Return only these lines, exactly: the one containing "berprestasi. Hal ini dianggap menyakitkan" and every line after it in the listing.

################

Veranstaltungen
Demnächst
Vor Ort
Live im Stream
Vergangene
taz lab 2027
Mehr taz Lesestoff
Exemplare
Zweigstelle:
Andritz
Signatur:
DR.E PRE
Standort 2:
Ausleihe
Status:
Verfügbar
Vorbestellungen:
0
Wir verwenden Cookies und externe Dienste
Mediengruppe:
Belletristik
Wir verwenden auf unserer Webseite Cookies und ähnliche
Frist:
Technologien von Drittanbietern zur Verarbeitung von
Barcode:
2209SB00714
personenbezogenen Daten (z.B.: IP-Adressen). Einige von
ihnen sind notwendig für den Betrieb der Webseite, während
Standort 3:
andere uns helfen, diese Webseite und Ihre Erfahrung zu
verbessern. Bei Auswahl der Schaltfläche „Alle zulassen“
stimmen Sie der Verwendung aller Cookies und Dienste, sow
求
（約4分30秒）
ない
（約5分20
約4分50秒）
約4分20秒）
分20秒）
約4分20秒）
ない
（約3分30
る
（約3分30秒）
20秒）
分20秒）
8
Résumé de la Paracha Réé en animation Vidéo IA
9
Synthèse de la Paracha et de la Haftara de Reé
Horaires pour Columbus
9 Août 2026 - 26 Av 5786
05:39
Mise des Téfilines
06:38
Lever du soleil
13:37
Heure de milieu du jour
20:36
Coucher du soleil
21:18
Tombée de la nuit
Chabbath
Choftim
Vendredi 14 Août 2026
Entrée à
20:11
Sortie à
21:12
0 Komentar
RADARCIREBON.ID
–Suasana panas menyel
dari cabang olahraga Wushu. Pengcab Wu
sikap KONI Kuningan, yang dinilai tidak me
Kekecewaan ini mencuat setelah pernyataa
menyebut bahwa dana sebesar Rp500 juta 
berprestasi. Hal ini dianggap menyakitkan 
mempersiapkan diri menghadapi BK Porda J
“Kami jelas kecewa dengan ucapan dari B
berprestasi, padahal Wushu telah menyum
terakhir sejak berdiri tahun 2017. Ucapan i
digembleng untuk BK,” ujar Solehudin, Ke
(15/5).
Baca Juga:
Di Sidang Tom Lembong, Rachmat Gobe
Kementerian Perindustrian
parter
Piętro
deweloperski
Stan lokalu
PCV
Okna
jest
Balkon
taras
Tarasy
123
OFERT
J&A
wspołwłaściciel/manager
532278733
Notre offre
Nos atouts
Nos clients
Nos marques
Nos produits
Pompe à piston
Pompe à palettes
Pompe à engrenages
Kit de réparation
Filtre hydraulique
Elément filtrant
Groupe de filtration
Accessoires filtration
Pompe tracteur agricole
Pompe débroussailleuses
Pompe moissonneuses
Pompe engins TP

################

### Answer for this exercise
berprestasi. Hal ini dianggap menyakitkan 
mempersiapkan diri menghadapi BK Porda J
“Kami jelas kecewa dengan ucapan dari B
berprestasi, padahal Wushu telah menyum
terakhir sejak berdiri tahun 2017. Ucapan i
digembleng untuk BK,” ujar Solehudin, Ke
(15/5).
Baca Juga:
Di Sidang Tom Lembong, Rachmat Gobe
Kementerian Perindustrian
parter
Piętro
deweloperski
Stan lokalu
PCV
Okna
jest
Balkon
taras
Tarasy
123
OFERT
J&A
wspołwłaściciel/manager
532278733
Notre offre
Nos atouts
Nos clients
Nos marques
Nos produits
Pompe à piston
Pompe à palettes
Pompe à engrenages
Kit de réparation
Filtre hydraulique
Elément filtrant
Groupe de filtration
Accessoires filtration
Pompe tracteur agricole
Pompe débroussailleuses
Pompe moissonneuses
Pompe engins TP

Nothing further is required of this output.